Debtor Name Changes under U.C.C. Article 9

Debtor Name Changes under U.C.C. Article 9

Dealing with debtor name changes can be a tricky problem for secured parties. Only three pieces of information are required on a financing statement--the debtor's name, the name of the secured party or its representative, and an indication of the collateral. Sometimes debtors run amok, drastically changing their names and not telling the secured party and breach their obligation to inform the secured creditor in advance of changes in its name.

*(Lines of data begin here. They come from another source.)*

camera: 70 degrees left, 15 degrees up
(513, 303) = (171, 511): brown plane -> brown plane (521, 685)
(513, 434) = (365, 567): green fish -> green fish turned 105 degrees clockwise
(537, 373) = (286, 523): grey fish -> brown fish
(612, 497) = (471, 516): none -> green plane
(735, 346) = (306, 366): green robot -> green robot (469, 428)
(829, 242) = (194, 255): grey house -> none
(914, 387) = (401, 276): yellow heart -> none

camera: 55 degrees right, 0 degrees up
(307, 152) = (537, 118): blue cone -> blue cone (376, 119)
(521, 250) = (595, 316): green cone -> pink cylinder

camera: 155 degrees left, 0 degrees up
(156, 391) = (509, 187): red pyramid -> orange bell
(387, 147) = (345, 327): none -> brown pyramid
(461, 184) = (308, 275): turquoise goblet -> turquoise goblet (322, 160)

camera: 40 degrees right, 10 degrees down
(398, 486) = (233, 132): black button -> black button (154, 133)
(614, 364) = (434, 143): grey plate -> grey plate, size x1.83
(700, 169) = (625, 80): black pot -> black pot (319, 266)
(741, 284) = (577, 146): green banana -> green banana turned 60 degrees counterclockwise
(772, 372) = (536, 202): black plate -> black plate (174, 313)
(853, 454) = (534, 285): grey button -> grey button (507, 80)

Professor Livingston writes: Article 9 (Secured Transactions) of the Uniform Commercial Code is built around an abhorrence of secret liens. Thus, secured parties are required to give notice to the world of their security interests to attain perfected status. Perfection is necessary to achieve priority over most other claimants and to ensure survival of the security interest in the event of the debtor's bankruptcy. Most commonly, secured parties file financing statements in the appropriate public office to perfect their interests. U.C.C. § 9-310 (a) (2009). Only three pieces of information are required on a financing statement: the debtor's name, the name of the secured party or its representative, and an indication of the collateral. U.C.C. § 9-502 (a). The debtor's name is the single most important piece of information on the financing statement because searchers will almost always search for financing statements using the debtor's name.

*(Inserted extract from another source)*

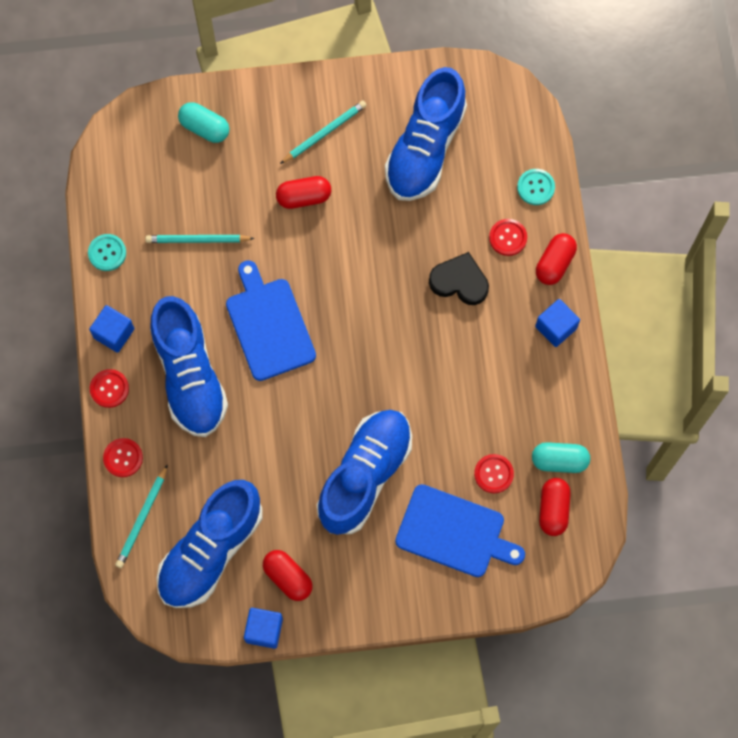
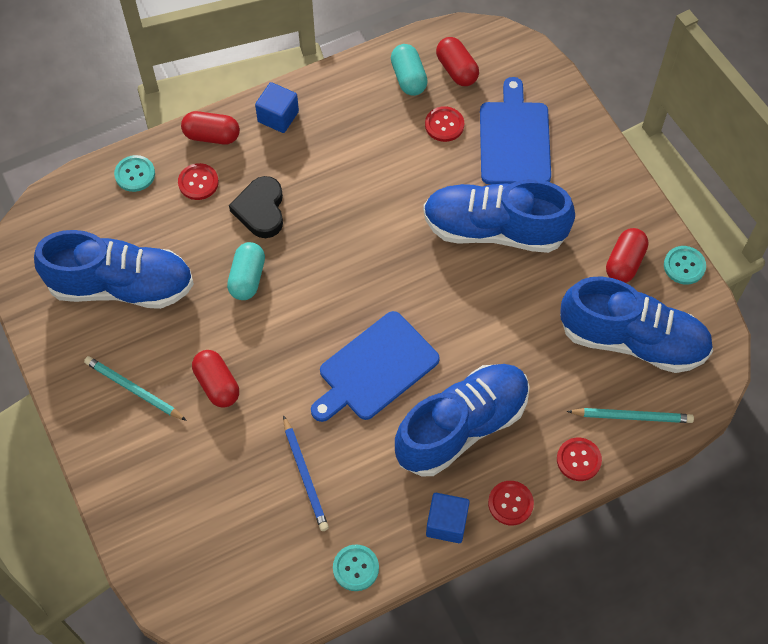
camera: 110 degrees left, 10 degrees down
(198, 240) = (305, 475): turquoise pencil -> blue pencil
(204, 128) = (166, 518): turquoise capsule -> turquoise capsule (247, 278)
(264, 630) = (684, 266): blue cube -> turquoise button
(553, 509) = (456, 70): red capsule -> red capsule turned 75 degrees clockwise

Because accuracy of the debtor's name is of paramount importance, Article 9 has a rather unforgiving standard for measuring the sufficiency of a debtor's name. If the debtor's name is not exactly correct on the financing statement, the financing statement will be sufficient only if "if a search of the records of the filing office under the debtor's correct name, using the filing office's standard search logic, if any, would disclose a financing statement that fails sufficiently to provide the name of the debtor in accordance with [Article 9]." U.C.C. § 9-506 (c). In other words, if a searcher inputting the debtor's correct name in a single search attempt in the official database finds the financing statement with the incorrect name, then that financing statement is legally sufficient. Otherwise, it is not. U.C.C. § 9-506 (b).

Even if the original filing secured creditor gets the debtor's name completely accurate on its financing statement, a change in the debtor's name can render the financing statement seriously misleading and almost impossible to find by later searchers. In dealing with debtor name changes, Article 9 attempts to balance filers' interests in not having to monitor the debtor too closely and searchers' interests in having an accurate database to search. Thus, the Code drafters created a four-month rule with respect to seriously misleading changes in the debtor's name. A recent bankruptcy decision interpreted the four-month rule where the debtor breached its contractual obligation to inform the secured creditor in advance of changes in its name. Gugino v. Wells Fargo Bank Northwest, N.A. (In re Lifestyle Home Furnishings, LLC), 2010 Bankr. LEXIS 111 (Bankr. D. Idaho Jan. 14, 2010).